练习文本

使用设定的chunk_size创建形状为(size,size)的mask Tensor。

3. 函数参数

  • size:int,mask tensor的大小
  • chunk_size:int,chunk的大小
  • num_left_chunks:int,左侧chunk的数量,如果num_left_chunks小于0,则使用左侧全部的chunk;如果num_left_chunks大于等于0,则使用num_left_chunks个chunk。默认值为-1。
  • device:str,“cpu”或者"cuda",指定在cpu或者gpu上创建返回的Tensor。默认值为"cpu"。

4. 函数返回值

返回一个形状为(size,size)使用chunk的Tensor。

5. 使用示例

import torch

def subsequent_chunk_mask(
        size: int,
        chunk_size: int,
        num_left_chunks: int = -1,
        device: torch.device = torch.device("cpu"),
) -> torch.Tensor:
    """Create mask for subsequent steps (size, size) with chunk size,
       this is for streaming encoder

    Args:
        size (int): size of mask
        chunk_size (int): size of chunk
        num_left_chunks (int): number of left chunks
            <0: use full chunk
            >=0: use num_left_chunks
        device (torch.device): "cpu" or "cuda" or torch.Tensor.device

    Returns:
        torch.Tensor: mask

    Examples:
        >>> subsequent_chunk_mask(4, 2)
        [[1, 1, 0, 0],
         [1, 1, 0, 0],
         [1, 1, 1, 1],
         [1, 1, 1, 1]]
    """
    ret = torch.zeros(size, size, device=device, dtype=torch.bool)
    for i in range(size):
        if num_left_chunks < 0:
            start = 0
        else:
            start = max((i // chunk_size - num_left_chunks) * chunk_size, 0)
        ending = min((i // chunk_size + 1) * chunk_size, size)
        ret[i, start:ending] = True
    return ret

if __name__ == '__main__':
    print('use full chunk:')

任务要求
请根据练习文本说明：参数num_left_chunks的默认值是多少？ 列表是独立的材料，与练习文本分开。

给定数据
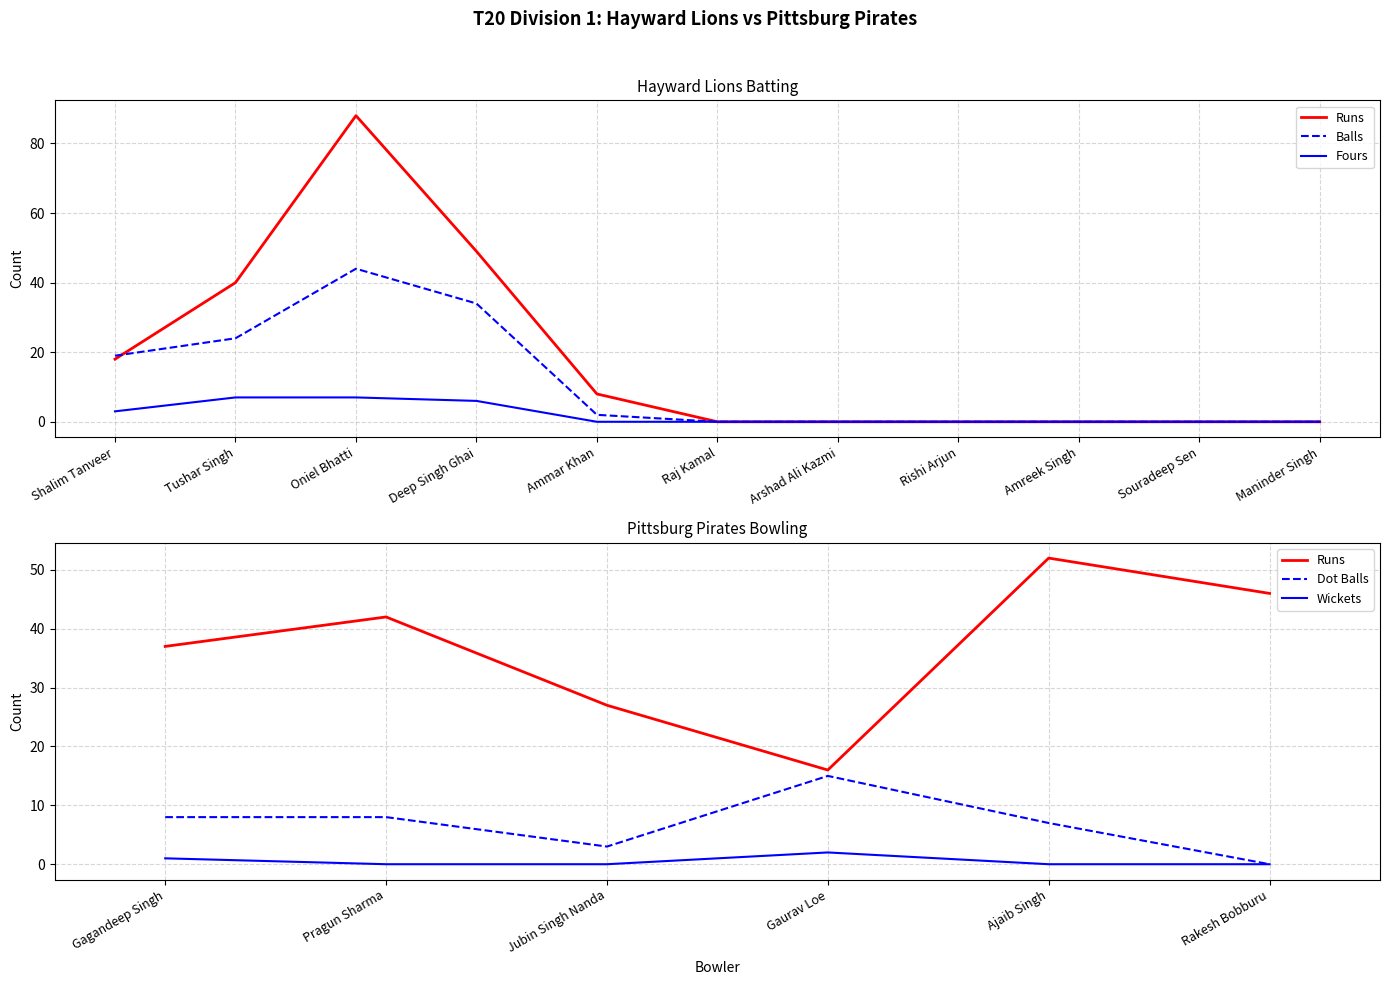

At which label does Fours reach its minimum?

Ammar Khan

任务输出
默认值为-1。